PolyOne, The JonesZylon Company and Controlled Molding Inc. needed a cost-effective alternative to silicone that would provide flexibility, making it a safer alternative to existing rigid plastic service items, which can be fashioned into weapons, but with enough rigidity to not let food flop onto the floor. They also needed a grade that would meet the U.S. Food and Drug Administration (FDA) requirements for fatty food contact and could be custom colored.
Todd Kohl, president of JonesZylon (West Lafayette, OH), said, "Our company is noted for innovation and we wanted to be first to market with a great solution to the safety challenges of conventional food service materials." He thanked the plastics supplier for helping his firm "overcome all hurdles, enabling us to offer the correctional market a safer product at a competitive price." JonesZylon and Controlled Molding Inc. were able to mold the specialty TPE on existing molds from a previous line of copolymer products.

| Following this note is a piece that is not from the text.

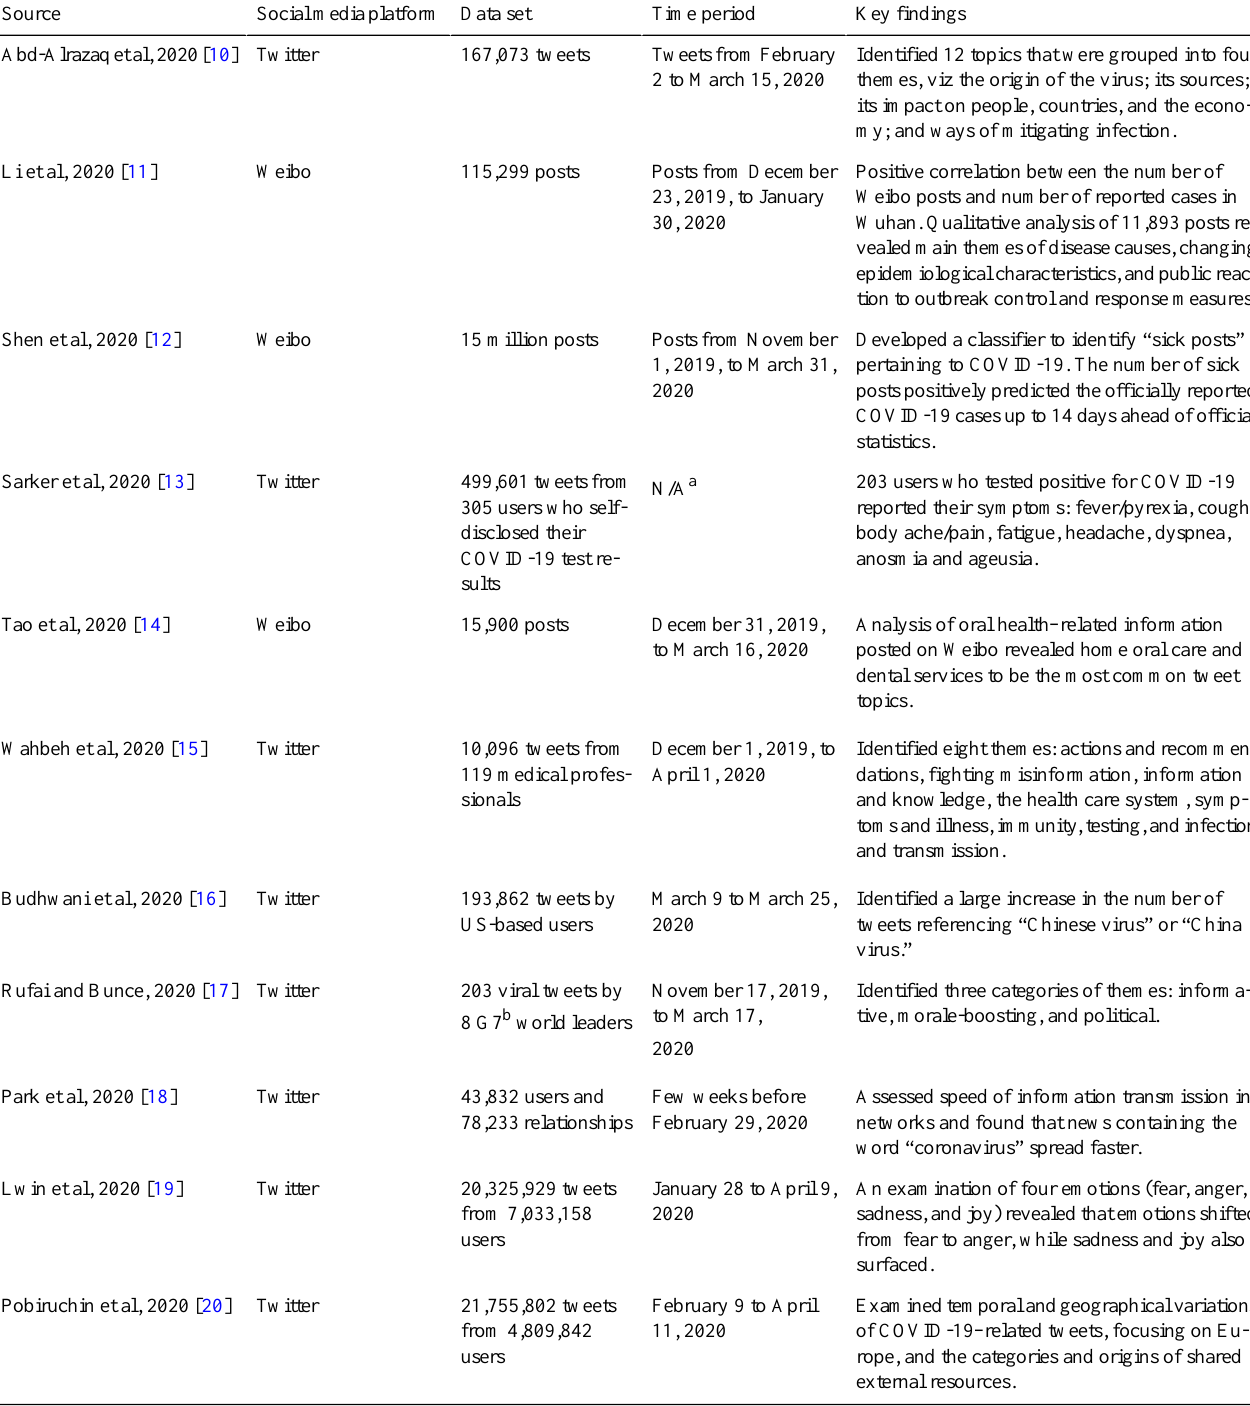
Table 1. Summary of key studies on the COVID-19 pandemic using social media data.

JonesZylon used the custom PolyOne material to create its own material, called MAX-FLEX, which is used for three-compartment serving trays with clear lids and other serving items. Temperature resistance is rated from -40º to 300ºF. Serving items are offered in two colors - chocolate and teal - and with transparent lids to prevent inmates from hiding contraband. Sales are strong, according to the brand owner.